▶ [TASK BRIEF] In the passage on drawing a floor sprite to an image, what does the writer think would give much better performance, given the image size?

[QUOTED PASSAGE Boundary: Start]

Still, it may be a good idea to draw the sprite to an image. If you do that, your (pretty expensive) draw function doens't need to be called every time you draw the sprite, it needs to be executed only once. Then when the sprite needs to be drawn, it will just use a plain image. It would be faster. But considering the image size, I think you'd get much (much!) better performance by splitting it up into multiple adjacent sprites.

Anyway, there are a couple of ways to draw that floor sprite to an image. The easiest one is

floorSprite.cache();

This does exactly what I described above and is roughly equivalent to this (which is really the same thing, just more verbose):

 

floorSprite.drawToImage('floorImage', true, null, null, null, '2d');

var s = new Sprite('floorImage', wade.app.GAME_LAYER);
floor.addSprite(s);
wade.addSceneObject(floor, true);

However I think you want to use the latter, more explicit version of the code. Because it can easily be modified to draw a texture for the terrain.

[QUOTED PASSAGE Boundary: End]
[RECORDS Boundary: Start]

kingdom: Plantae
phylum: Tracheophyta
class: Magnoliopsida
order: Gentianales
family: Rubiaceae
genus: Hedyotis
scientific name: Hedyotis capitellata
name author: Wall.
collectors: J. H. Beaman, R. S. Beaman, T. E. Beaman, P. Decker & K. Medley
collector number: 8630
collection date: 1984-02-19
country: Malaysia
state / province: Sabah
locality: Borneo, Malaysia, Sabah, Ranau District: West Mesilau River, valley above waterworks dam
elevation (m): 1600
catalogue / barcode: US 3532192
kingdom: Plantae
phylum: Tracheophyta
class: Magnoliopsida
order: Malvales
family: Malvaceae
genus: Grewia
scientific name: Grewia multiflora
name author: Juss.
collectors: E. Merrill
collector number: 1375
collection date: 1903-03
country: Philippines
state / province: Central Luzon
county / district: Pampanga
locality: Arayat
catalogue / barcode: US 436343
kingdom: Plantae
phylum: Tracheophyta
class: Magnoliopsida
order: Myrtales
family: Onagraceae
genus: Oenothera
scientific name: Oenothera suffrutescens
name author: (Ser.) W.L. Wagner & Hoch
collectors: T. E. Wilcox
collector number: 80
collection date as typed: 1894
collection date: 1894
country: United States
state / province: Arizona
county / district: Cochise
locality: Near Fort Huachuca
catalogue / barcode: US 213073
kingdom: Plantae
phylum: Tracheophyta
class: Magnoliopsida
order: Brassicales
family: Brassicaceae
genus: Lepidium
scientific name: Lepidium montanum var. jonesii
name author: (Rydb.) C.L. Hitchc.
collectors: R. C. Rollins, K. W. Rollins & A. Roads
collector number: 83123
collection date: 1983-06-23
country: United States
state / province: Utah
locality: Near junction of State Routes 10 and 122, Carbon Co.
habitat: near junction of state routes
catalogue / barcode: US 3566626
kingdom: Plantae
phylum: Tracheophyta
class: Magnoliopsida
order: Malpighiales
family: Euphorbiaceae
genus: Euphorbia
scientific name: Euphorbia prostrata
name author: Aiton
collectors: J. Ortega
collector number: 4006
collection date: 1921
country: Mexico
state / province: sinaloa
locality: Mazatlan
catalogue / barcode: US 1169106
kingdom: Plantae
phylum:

[RECORDS Boundary: End]

▶ [TASK RESULT] Splitting the sprite up into multiple adjacent sprites.